Skill 3.2.1: Protected AI Environments
Task: Task 3.2
Goal: Ensure FM deployments operate inside tightly controlled network and identity boundaries.
User Story
As a Cloud Security Architect, I want MangaAssist components that access customer, order, and browsing data to run inside a protected AI environment so that sensitive information cannot leak through overly broad network paths, permissions, or data access patterns.
Grounded Scenarios
| Scenario | Why It Matters |
|---|---|
| The order-tracking flow needs access to customer order details and delivery status | This path carries the highest sensitivity in the chatbot |
| Recommendation quality analysis uses browsing and purchase history from curated datasets | Analysts need controlled access without opening broad data paths |
| A new Lambda tries to call both catalog and account systems with one oversized IAM role | Convenience-driven privilege creep is a common risk |
Deep-Dive Design
1. Network Isolation
For high-sensitivity workloads, keep the FM path inside private networking:
- VPC-enabled compute for orchestration and post-processing
- VPC endpoints for S3, Bedrock, CloudWatch, and other required AWS services
- private connectivity to internal order, profile, and catalog services
- no unmanaged outbound internet path from sensitive execution roles
The aim is to make data movement explicit and reviewable.
2. Least-Privilege IAM by Function
Split permissions by responsibility:
- chat orchestrator role
- retrieval role
- order tool role
- logging role
- evaluation job role
For example, the recommendation flow might read pseudonymized profile signals, while the order-tracking flow can read only order status fields for the authenticated customer context.

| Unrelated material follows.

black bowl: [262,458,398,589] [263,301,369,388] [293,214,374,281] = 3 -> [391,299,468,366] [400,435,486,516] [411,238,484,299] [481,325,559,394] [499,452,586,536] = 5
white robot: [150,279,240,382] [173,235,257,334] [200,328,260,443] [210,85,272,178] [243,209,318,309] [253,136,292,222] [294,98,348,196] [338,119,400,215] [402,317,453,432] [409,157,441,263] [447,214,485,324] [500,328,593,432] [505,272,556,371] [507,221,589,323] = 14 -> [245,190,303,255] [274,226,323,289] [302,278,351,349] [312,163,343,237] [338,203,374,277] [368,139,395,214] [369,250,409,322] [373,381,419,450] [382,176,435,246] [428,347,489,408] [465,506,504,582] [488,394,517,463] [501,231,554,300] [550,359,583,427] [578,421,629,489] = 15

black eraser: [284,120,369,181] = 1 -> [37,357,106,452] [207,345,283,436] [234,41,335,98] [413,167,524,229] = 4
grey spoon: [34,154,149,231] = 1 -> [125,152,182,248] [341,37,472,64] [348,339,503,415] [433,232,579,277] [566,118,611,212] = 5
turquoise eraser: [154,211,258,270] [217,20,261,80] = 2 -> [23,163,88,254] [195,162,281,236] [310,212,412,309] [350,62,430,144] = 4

3. Fine-Grained Data Access
Where governed datasets are shared across teams:
- register datasets in Lake Formation
- define table- or column-level entitlements
- restrict who can query raw transcript stores versus masked analytics views
This is how we stop "one data lake" from becoming "one giant permission."
4. Monitoring and Access Visibility
CloudWatch and CloudTrail should capture:
- which service assumed which role
- which data resource was touched
- whether access was denied or unexpectedly spiked
- whether requests came from approved network paths
This turns environment security into an observable control, not a static diagram.
5. Session-Scoped Access Patterns
Sensitive requests should be authorized using request context:
- authenticated customer identity
- allowed intent types
- tool-specific scopes
- short-lived credentials or signed calls where appropriate
This reduces the chance that one compromised component can replay broad access.
Acceptance Criteria
- Sensitive FM paths use private connectivity and approved service endpoints only.
- IAM roles are scoped by workflow and do not share broad cross-service permissions.
- Raw and masked datasets are separated by policy and access path.
- Data access is logged with enough detail to support investigations.
- New GenAI components cannot be promoted without an access review.
Signals and Metrics
- percentage of sensitive traffic traversing private endpoints
- count of IAM roles with wildcard permissions
- denied-access events by component
- time to identify which component accessed a sensitive dataset
- number of services with direct access to raw transcript data
Failure Modes and Tradeoffs
- Private networking can add operational friction. Mitigation: standardize secure service templates.
- Least privilege can be bypassed by shared roles. Mitigation: enforce role boundaries through infrastructure review.
- Monitoring gaps turn secure design into guesswork. Mitigation: require logging for every sensitive access path.
Interview Takeaway
Protected AI environments are about network boundaries, identity boundaries, and data boundaries working together. If any one of those is loose, the FM path is not truly protected.